Friday, February 03, 2012

More on the take-up of match funding

An article titled ‘Sounds like this phonics scheme has started badly’ in the TES today by Helen Ward provides some decidedly revealing insights into what is going wrong in getting schools to take up match funding for phonics.As the piece points out, match funding isn’t ‘free’ money. For every pound provided by the government, the school also has to commit a pound, and the latest statistics  show that the lion’s share of the match funding money is being spent on phonics ‘products’, ‘products’ being books and other resources. Only a third of the money spent on resources is being spent on training and, thus far, in this respect, there has been a pitifully disappointing take-up of the funding offer.
Why is this? The general-secretary of the NAHT Russell Hobby’s response provides deep insight into the mindset of many head teachers when he is quoted as saying that the scheme ‘hasn’t been rejected but you can’t expect every school to need them’. The ‘them’ refers of course to resources, not to training. He goes on to say that ‘every school teaches phonics already and all have a lot of material. A minority of schools will need to refresh their materials, but when budgets are tight they are not going to waste their money.’

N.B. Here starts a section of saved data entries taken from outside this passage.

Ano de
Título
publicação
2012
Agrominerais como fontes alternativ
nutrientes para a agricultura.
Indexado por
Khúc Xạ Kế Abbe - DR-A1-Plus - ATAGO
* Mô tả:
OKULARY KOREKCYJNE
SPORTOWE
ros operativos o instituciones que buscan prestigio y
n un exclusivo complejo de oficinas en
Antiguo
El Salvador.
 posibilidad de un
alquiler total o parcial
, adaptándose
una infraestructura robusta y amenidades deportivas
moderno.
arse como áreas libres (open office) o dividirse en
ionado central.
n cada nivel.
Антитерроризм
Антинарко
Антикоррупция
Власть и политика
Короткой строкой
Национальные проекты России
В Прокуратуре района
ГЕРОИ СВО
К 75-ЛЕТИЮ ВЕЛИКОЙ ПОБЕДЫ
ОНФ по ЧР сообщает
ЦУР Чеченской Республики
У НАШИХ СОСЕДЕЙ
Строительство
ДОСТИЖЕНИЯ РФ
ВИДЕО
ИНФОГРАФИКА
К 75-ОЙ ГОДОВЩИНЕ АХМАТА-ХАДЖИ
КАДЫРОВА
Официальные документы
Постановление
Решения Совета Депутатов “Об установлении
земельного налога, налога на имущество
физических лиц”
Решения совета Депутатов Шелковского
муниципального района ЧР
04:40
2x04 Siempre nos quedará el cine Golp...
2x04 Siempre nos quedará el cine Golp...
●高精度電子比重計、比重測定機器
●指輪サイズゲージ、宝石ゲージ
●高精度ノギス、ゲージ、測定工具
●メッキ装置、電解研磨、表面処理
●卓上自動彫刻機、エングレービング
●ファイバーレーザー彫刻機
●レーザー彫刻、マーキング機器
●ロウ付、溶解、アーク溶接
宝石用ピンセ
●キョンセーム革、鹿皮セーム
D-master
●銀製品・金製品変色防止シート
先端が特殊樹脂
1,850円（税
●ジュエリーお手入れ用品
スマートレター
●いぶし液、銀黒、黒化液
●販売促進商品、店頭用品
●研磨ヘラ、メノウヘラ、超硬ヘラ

What is clear from this is that he sees the match funding offer from the government as an opportunity (or not) to buy resources. He doesn’t consider that schools need phonics training. And, this is precisely where he is wrong! All the evidence we have from the thousands of teachers we have trained on our courses points to the fact that training in how to teach reading and spelling is exactly what they do need.

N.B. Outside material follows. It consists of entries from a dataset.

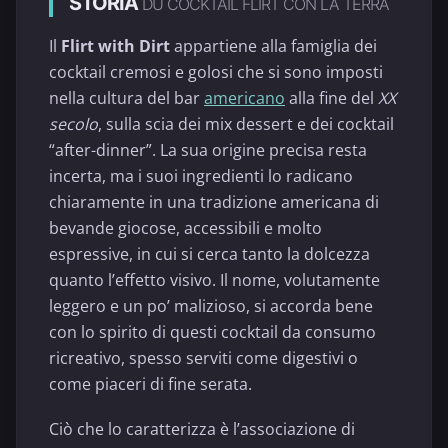
STORIA
DU COCKTAIL FLIRT CON LA TERRA
Il
Flirt with Dirt
appartiene alla famiglia dei
cocktail cremosi e golosi che si sono imposti
nella cultura del bar
americano
alla fine del
XX
secolo
, sulla scia dei mix dessert e dei cocktail
“after-dinner”. La sua origine precisa resta
incerta, ma i suoi ingredienti lo radicano
chiaramente in una tradizione americana di
bevande giocose, accessibili e molto
espressive, in cui si cerca tanto la dolcezza
quanto l’effetto visivo. Il nome, volutamente
leggero e un po’ malizioso, si accorda bene
con lo spirito di questi cocktail da consumo
ricreativo, spesso serviti come digestivi o
come piaceri di fine serata.
Ciò che lo caratterizza è l’associazione di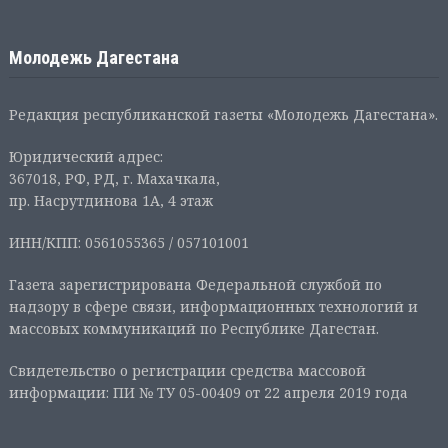
Молодежь Дагестана
Редакция республиканской газеты «Молодежь Дагестана».
Юридический адрес:
367018, РФ, РД, г. Махачкала,
пр. Насрутдинова 1А, 4 этаж
ИНН/КПП: 0561055365 / 057101001
Газета зарегистрирована Федеральной службой по
надзору в сфере связи, информационных технологий и
массовых коммуникаций по Республике Дагестан.
Свидетельство о регистрации средства массовой
информации: ПИ № ТУ 05-00409 от 22 апреля 2019 года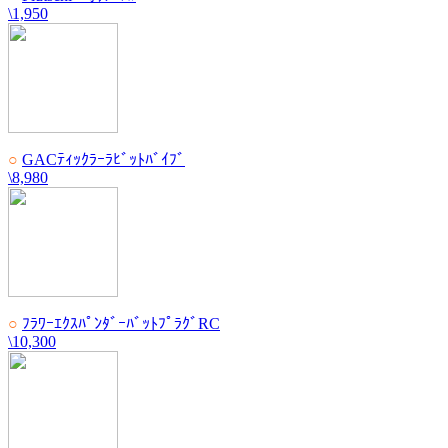
\1,950
○
GACﾃｨｯｸﾗｰﾗﾋﾞｯﾄﾊﾞｲﾌﾞ
\8,980
○
ﾌﾗﾜｰｴｸｽﾊﾟﾝﾀﾞｰﾊﾞｯﾄﾌﾟﾗｸﾞRC
\10,300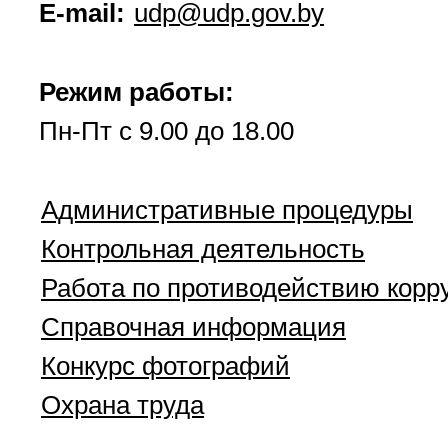
E-mail:
udp@udp.gov.by
Режим работы:
Пн-Пт с 9.00 до 18.00
Административные процедуры
Контрольная деятельность
Работа по противодействию корр
Справочная информация
Конкурс фотографий
Охрана труда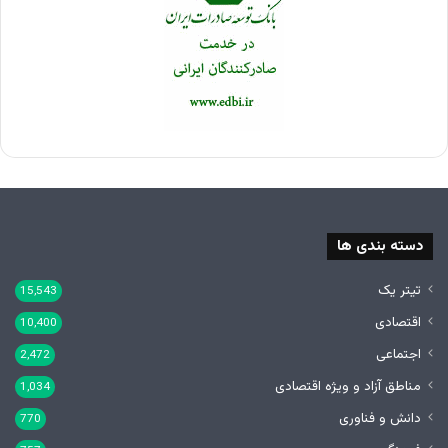
دسته بندی ها
تیتر یک
15,543
اقتصادی
10,400
اجتماعی
2,472
مناطق آزاد و ویژه اقتصادی
1,034
دانش و فناوری
770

The same lack of understanding is evidenced in Christine Blower’s contribution to the issue. She tells us that ‘many schools will already have well-resourced and planned reading/literacy schemes, which are relevant to the pupils in that school and are well used and well understood by the teachers’. This is highly debatable. How many schools have bought decodable books for their beginning readers and how well do teachers know how they should be used? Sounds-Write’s argument has consistently been that teachers need proper phonics training, without which they will always be prone to giving misguided instruction. If a child can’t read or has very poor reading skills, that child needs expert tuition, tuition that teachers are only able to provide if they’ve been trained to give it.

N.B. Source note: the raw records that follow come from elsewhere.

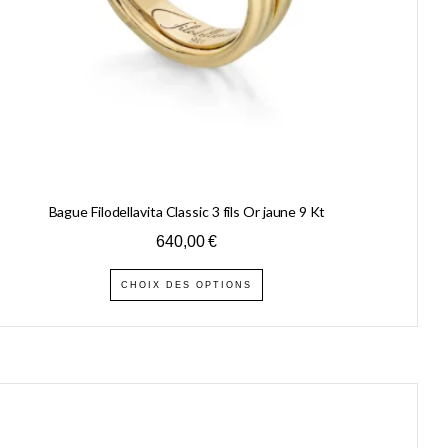
Bague Filodellavita Classic 3 fils Or jaune 9 Kt
640,00
€
CHOIX DES OPTIONS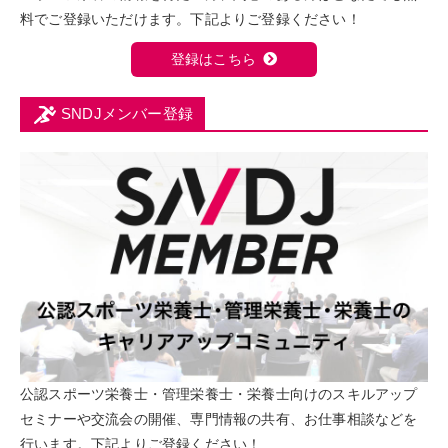
料でご登録いただけます。下記よりご登録ください！
登録はこちら
SNDJメンバー登録
公認スポーツ栄養士・管理栄養士・栄養士向けのスキルアップ
セミナーや交流会の開催、専門情報の共有、お仕事相談などを
行います。下記よりご登録ください！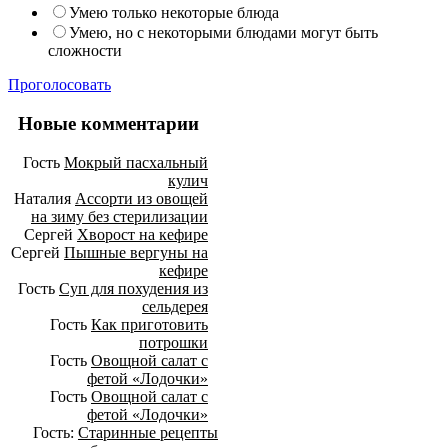
Умею только некоторые блюда
Умею, но с некоторыми блюдами могут быть
сложности
Проголосовать
Новые комментарии
Гость
Мокрый пасхальный
кулич
Наталия
Ассорти из овощей
на зиму без стерилизации
Сергей
Хворост на кефире
Сергей
Пышные вергуны на
кефире
Гость
Суп для похудения из
сельдерея
Гость
Как приготовить
потрошки
Гость
Овощной салат с
фетой «Лодочки»
Гость
Овощной салат с
фетой «Лодочки»
Гость:
Старинные рецепты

If the TES is going to interview figures like Blower and Hobby, surely they ought to be employing journalists who have a thorough knowledge of the subject under discussion and who are able to interrogate their interviewees much more rigorously. Moreover, they need to interview people in the field who have expertise and can defend their views by recourse to evidence.
Ward’s coda provides yet another example of the kind of lazy journalism we have come to expect from the TES when they choose to include a piece on phonics. What she suggests is that if Nick Gibb ‘wants to see universal take-up of his initiative, [he] ought to drop the match-funding element and just give the schemes away’. This would involve the wholesale government funding of decodable books for schools, as well as funding all the training providers considered by the government to be delivering high quality phonics training. The throwaway flippancy of her conclusion to the article is plainly an absurdum, given where we are in the process.
What Nick Gibb does need to do is to maintain focus on making sure that children in the early years are taught properly. To that end, he has introduced the Y1 phonics screening check, to be introduced in June. Will he publish the results school by school?

1 comment:

  1. As an Educational Psychologist who goes daily into schools I can assure these authors of this article in the TES that many schools typically believe they are already 'doing phonics' and children are continuing through KS2 with poor or no literacy skills.